=== Estratto fornito ===

○ ○ ○ ○ ○ ○ ○

Tentato omicidio aggravato, detenzione e porto illegale di arma da fuoco. Sono queste le accuse contestate a un giovane di 19 anni arrestato dai carabinieri per un agguato avvenuto lo scorso 14 gennaio a Gela, in provincia di Caltanissetta. Secondo le prime ricostruzioni, il ragazzo, identificato come Giovanni Raniolo, già noto alle forze dell'ordine, avrebbe sparato almeno quattro colpi di pistola contro il cugino Antonino, con cui aveva avuto una lite legata al prestito di un motorino nei giorni precedenti.
I fatti risalgono all'inizio del 2026. Quella sera, stando a quanto emerso finora, Raniolo avrebbe raggiunto via Neri, nei pressi dell'abitazione della fidanzata della vittima, come passeggero di uno scooter guidato da un complice non ancora identificato.
Una volta sul posto, avrebbe estratto una pistola calibro 9 e sparato almeno quattro proiettili ad altezza d'uomo contro il cugino Antonino, 22enne, colpendolo al piede sinistro. L'allarme era scattato quando il giovane si era presentato, ferito, in pronto soccorso.
Ai medici che lo avevano visitato, aveva raccontato di essere caduto. Una versione smentita dagli accertamenti dei carabinieri di Gela, che hanno ricostruito un "quadro probatorio grave, preciso e concordante" a carico del 19enne.

○ ○ ○ ○ ○ ○ ○

=== Dati forniti ===
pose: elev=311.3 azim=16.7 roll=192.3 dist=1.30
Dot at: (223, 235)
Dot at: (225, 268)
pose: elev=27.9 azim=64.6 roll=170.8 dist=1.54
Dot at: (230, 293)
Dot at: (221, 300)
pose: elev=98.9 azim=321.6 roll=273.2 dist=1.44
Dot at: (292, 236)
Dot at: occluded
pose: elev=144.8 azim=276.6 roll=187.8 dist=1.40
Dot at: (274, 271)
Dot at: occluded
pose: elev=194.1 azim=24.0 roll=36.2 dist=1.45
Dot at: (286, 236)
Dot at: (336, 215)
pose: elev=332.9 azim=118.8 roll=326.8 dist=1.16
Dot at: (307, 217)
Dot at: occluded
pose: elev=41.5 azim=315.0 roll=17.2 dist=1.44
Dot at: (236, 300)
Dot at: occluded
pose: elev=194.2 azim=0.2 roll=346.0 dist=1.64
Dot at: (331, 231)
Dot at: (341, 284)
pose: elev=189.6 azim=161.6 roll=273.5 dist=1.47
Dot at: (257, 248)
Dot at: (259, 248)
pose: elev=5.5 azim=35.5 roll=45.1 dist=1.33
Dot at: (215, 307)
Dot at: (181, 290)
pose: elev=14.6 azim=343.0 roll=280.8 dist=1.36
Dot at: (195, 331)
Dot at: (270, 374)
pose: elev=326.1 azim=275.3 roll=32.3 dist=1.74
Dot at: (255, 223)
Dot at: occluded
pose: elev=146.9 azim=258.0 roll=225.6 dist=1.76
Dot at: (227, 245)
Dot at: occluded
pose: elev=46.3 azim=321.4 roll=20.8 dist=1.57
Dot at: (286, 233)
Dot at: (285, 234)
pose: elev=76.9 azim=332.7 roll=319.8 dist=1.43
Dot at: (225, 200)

○ ○ ○ ○ ○ ○ ○

=== Attività da svolgere ===
(1) Trascrivi la parte dell'articolo sull'agguato di Gela compresa tra "I fatti risalgono" e "non ancora identificato.", estremi inclusi.
(2) Riprendi l'articolo sull'agguato di Gela e proseguilo dopo la sua ultima frase.

=== Risposte alle attività ===
(1)
I fatti risalgono all'inizio del 2026. Quella sera, stando a quanto emerso finora, Raniolo avrebbe raggiunto via Neri, nei pressi dell'abitazione della fidanzata della vittima, come passeggero di uno scooter guidato da un complice non ancora identificato.

(2)
Fondamentali, oltre all'analisi delle immagini di videosorveglianza, le testimonianze e i dati informatici. Raniolo è accusato ora di tentato omicidio aggravato, detenzione e porto illegale di arma da fuoco. È stato arrestato e condotto nel carcere di Balate.
Secondo il procuratore capo, Salvatore Vella, il caso mostrerebbe ancora una volta la "diffusione endemica delle armi sul territorio", e "l'uso improprio che ne viene fatto per risolvere questioni futili". Dello stesso avviso il colonnello dei carabinieri Marco Montemagno, che ha evidenziato come la stessa vittima abbia cercato di nascondere la verità. Da chiarire ancora chi sia il complice di Raniolo. Si attendono sviluppi.